Here we are with installment #4 of our five part introduction to on-line marketing. In case you missed the earlier installments, you can find them here:
- Introduction to On-Line Marketing
- Search Engine Marketing and Optimization
- Understanding e-Mail Marketing
Before I dive into the meat of things, I want to talk a little bit about the title of this post. When I initially envisioned it, this article was going to be about banner ads. Now, when I think of “banner ads”, the natural analog equivalent is billboard advertising. Thinking that way is why I said that, of all the on-line marketing techniques, e-mail marketing is probably the closest analog to a traditional marketing technique which you have probably used
. But the more I thought about things, the more I came to realize that “banner ads” are only called that because of their shape. From a marketing perspective, what I’m really talking about is display advertising, regardless of the shape of the ad — and display advertising is something that as a business owner you are probably just as, if not more, likely to have used than direct mail. Display advertising covers billboards, but it also covers ads in periodicals, and, most significantly, ads in your local Yellow Pages.
Display Ad Pricing
The price (cost) of a display ad is primarily influenced by two factors: how targeted the ad is, and how many eyeballs it attracts. This is true for both the on-line and off-line versions. If you’ve ever worked with an ad agency, you will have heard them talk about things in terms of “eyeballs”, which is industry slang for the somewhat jargonistic “impressions”: the number of times your ad is seen. A billboard ad on a busy stretch of a major interstate costs a lot more than that same billboard ad on the side of a barn along a rural road. Of course, the reason is that it’s garnering far more eyeballs: far more people are driving by, and therefore seeing it, every day.

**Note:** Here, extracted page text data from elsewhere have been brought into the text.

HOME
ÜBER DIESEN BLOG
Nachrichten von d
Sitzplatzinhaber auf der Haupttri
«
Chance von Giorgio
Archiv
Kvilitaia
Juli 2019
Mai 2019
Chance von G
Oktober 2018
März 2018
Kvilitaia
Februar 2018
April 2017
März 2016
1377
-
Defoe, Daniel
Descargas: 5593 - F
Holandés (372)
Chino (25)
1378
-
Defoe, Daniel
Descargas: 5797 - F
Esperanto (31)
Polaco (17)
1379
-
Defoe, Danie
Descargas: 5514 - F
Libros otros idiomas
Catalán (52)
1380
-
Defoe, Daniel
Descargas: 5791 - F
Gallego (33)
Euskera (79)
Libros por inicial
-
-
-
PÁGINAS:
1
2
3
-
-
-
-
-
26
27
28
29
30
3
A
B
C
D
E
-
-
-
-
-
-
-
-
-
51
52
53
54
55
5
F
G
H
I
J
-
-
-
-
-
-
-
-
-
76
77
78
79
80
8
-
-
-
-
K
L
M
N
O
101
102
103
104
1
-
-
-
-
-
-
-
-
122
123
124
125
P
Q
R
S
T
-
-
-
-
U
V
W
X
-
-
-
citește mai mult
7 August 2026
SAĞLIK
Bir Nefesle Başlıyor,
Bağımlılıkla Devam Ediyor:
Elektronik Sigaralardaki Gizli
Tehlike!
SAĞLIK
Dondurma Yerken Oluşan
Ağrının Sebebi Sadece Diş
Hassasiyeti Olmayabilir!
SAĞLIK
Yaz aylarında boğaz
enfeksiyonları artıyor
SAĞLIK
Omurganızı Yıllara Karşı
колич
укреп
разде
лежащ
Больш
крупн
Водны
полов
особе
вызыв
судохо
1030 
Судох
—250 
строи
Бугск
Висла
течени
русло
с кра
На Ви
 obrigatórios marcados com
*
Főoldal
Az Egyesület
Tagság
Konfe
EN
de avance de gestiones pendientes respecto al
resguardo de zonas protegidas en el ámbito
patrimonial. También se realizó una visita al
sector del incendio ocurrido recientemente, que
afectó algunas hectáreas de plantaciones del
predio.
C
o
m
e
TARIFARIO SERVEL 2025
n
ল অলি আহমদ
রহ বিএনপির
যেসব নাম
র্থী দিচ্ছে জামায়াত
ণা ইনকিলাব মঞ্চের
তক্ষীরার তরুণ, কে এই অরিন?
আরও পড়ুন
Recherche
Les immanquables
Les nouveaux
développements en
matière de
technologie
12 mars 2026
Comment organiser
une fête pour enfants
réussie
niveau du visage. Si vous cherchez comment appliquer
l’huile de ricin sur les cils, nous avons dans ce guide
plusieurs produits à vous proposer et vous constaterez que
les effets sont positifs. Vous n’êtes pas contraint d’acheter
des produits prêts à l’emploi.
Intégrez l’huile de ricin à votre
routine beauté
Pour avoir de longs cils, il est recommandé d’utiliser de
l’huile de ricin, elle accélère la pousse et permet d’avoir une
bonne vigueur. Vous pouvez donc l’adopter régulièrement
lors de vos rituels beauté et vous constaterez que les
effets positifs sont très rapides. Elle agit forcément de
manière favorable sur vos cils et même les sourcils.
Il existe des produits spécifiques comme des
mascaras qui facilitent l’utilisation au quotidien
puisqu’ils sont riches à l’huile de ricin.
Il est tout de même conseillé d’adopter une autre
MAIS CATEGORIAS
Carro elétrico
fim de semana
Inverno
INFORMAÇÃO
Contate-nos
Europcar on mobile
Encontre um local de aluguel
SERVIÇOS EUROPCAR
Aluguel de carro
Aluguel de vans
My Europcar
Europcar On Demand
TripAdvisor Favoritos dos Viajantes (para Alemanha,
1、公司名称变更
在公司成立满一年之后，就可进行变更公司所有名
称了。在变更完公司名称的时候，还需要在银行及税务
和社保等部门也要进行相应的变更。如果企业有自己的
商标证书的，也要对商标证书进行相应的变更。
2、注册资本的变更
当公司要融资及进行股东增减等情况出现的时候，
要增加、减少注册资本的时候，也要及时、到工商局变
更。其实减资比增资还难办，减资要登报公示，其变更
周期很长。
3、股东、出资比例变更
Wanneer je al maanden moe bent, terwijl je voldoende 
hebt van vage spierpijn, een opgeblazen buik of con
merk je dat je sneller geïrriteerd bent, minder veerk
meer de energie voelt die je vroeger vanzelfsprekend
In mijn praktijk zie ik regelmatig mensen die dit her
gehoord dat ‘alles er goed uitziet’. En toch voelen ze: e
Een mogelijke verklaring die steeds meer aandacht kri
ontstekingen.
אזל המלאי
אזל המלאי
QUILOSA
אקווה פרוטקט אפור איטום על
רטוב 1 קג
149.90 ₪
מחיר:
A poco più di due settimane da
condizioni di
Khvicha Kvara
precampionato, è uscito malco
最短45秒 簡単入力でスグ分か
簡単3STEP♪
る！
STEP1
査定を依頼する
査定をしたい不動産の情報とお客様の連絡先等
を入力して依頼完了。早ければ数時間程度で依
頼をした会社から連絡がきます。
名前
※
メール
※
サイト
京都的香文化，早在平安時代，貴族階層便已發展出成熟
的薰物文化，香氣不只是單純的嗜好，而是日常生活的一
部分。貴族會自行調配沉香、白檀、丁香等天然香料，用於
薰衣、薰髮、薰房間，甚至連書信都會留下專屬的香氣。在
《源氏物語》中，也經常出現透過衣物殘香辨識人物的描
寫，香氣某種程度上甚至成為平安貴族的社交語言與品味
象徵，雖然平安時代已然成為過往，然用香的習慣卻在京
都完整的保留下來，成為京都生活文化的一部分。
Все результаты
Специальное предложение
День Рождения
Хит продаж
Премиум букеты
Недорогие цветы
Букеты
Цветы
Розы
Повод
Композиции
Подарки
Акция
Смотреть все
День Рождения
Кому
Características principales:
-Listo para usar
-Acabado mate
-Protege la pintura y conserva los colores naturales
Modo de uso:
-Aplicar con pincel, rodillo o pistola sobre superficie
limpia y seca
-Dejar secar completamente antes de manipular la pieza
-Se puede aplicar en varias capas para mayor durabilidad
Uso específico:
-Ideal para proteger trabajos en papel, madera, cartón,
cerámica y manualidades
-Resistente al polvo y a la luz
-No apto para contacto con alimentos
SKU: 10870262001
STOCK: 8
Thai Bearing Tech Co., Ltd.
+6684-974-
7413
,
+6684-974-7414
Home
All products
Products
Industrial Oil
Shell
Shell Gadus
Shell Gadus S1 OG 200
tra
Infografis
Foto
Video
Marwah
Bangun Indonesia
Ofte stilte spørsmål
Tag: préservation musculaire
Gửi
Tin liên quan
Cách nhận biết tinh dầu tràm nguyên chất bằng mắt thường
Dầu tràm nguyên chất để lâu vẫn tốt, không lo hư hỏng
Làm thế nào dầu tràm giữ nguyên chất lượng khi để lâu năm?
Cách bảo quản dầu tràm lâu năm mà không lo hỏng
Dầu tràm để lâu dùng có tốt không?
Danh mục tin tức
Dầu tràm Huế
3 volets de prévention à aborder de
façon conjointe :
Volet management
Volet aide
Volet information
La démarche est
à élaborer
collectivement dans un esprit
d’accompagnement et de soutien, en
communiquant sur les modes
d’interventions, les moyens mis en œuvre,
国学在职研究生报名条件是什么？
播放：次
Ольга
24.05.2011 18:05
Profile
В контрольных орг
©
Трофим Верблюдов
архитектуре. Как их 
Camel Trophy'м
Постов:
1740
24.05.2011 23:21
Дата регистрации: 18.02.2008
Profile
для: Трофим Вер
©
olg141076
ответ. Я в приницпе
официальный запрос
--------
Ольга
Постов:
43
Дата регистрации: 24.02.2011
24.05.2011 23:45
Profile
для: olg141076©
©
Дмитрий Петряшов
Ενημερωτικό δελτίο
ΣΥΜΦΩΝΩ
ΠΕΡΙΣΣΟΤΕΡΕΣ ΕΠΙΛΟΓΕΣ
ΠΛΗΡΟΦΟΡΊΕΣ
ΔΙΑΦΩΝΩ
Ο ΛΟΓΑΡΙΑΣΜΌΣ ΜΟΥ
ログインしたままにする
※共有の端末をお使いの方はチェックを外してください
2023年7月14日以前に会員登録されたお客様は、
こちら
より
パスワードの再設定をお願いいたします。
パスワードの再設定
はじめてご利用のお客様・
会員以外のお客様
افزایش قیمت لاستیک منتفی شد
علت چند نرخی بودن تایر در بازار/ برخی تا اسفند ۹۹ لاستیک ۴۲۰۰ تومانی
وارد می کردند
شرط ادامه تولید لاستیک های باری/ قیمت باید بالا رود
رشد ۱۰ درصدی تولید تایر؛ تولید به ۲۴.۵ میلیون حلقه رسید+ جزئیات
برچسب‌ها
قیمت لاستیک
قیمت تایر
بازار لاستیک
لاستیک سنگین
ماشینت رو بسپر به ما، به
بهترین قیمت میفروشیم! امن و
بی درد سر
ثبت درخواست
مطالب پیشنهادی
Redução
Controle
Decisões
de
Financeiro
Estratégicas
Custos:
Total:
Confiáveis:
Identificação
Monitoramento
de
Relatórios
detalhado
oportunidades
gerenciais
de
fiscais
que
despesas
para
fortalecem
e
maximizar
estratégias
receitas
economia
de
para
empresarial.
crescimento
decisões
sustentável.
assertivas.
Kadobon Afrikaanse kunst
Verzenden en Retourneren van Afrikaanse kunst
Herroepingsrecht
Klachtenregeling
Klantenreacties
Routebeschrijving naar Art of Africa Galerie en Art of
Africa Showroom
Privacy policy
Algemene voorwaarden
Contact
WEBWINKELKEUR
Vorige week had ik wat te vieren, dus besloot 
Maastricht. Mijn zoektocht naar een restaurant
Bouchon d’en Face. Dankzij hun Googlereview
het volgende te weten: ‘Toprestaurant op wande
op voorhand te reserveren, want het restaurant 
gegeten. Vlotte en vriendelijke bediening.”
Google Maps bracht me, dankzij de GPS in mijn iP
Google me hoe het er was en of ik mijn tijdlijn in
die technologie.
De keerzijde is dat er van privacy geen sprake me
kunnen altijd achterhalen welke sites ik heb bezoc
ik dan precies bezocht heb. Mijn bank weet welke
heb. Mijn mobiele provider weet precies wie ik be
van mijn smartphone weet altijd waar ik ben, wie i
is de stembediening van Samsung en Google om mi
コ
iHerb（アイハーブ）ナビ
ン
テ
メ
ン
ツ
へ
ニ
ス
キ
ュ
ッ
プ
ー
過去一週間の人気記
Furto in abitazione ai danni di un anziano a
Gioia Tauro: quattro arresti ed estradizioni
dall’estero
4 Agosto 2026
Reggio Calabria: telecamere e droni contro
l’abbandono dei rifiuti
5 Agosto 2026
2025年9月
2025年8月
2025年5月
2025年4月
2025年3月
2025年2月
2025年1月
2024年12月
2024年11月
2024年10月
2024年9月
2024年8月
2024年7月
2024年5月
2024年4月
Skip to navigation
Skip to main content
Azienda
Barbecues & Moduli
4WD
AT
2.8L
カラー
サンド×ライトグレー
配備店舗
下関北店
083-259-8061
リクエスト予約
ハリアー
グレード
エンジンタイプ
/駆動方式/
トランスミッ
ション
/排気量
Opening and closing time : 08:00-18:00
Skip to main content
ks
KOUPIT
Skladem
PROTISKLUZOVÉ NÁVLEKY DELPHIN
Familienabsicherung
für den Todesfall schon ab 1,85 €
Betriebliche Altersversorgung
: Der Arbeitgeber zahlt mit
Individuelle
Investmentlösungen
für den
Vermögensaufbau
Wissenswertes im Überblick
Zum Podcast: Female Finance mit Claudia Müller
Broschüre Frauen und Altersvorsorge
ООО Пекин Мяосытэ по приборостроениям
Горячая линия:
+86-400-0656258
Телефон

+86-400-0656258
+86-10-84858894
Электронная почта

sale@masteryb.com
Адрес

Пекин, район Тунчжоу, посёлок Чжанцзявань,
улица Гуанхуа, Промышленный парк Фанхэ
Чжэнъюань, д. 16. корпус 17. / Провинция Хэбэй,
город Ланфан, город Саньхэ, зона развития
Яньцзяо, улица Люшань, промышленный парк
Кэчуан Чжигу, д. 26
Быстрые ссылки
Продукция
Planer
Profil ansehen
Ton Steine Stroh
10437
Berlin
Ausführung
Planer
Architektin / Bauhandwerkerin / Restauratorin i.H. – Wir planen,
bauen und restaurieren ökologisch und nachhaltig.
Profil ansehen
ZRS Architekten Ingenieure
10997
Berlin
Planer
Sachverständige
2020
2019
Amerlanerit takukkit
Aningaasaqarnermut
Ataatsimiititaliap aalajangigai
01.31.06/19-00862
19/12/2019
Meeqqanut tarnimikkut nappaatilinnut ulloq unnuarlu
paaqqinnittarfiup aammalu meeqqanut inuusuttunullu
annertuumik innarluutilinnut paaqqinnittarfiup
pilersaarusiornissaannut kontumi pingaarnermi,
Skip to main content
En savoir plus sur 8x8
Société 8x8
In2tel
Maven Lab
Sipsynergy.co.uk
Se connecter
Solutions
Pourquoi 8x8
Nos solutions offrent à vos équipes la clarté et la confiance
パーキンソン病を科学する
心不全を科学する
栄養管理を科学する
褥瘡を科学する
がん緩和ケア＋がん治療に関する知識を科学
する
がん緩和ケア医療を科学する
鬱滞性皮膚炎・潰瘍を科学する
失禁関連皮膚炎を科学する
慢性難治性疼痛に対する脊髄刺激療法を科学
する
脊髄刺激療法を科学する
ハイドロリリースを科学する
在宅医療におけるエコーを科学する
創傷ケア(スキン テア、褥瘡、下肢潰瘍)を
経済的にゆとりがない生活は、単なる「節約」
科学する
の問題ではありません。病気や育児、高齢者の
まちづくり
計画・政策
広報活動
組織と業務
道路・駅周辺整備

The same is true with publications: an ad in a publication with large circulation costs more than an ad in a publication with limited circulation. However, there’s another factor here. If you divide the cost of the ad by the circulation of the publication, it will often turn out that the cost per impression is much higher in the more limited one. Why? Because the more limited one is also (presumably) more targeted. An ad in the New York Times might cost more than an ad in the Journal for Research in Mathematics Education, but the cost per impression of the latter is almost certainly much higher. And if you were selling a product for math teachers, then that higher cost per impression would almost certainly be worth it — because the periodical is much more targeted. That is, the quality of the impressions is much higher for your product, because they are much more likely to buy it than the general public is.
The same thing is true of on-line display advertising: the cost of advertising is directly related both to the number of impressions and how targeted those impressions are. When pricing an ad, these two characteristics are rolled up into a single number, the CPM, or cost per thousand impressions. That number, the CPM, can vary tremendously based on the two factors. It is fairly easy to find published CPM rates anywhere from 25¢ to $60 (that is, anywhere from $0.00025 to $0.06 per impression).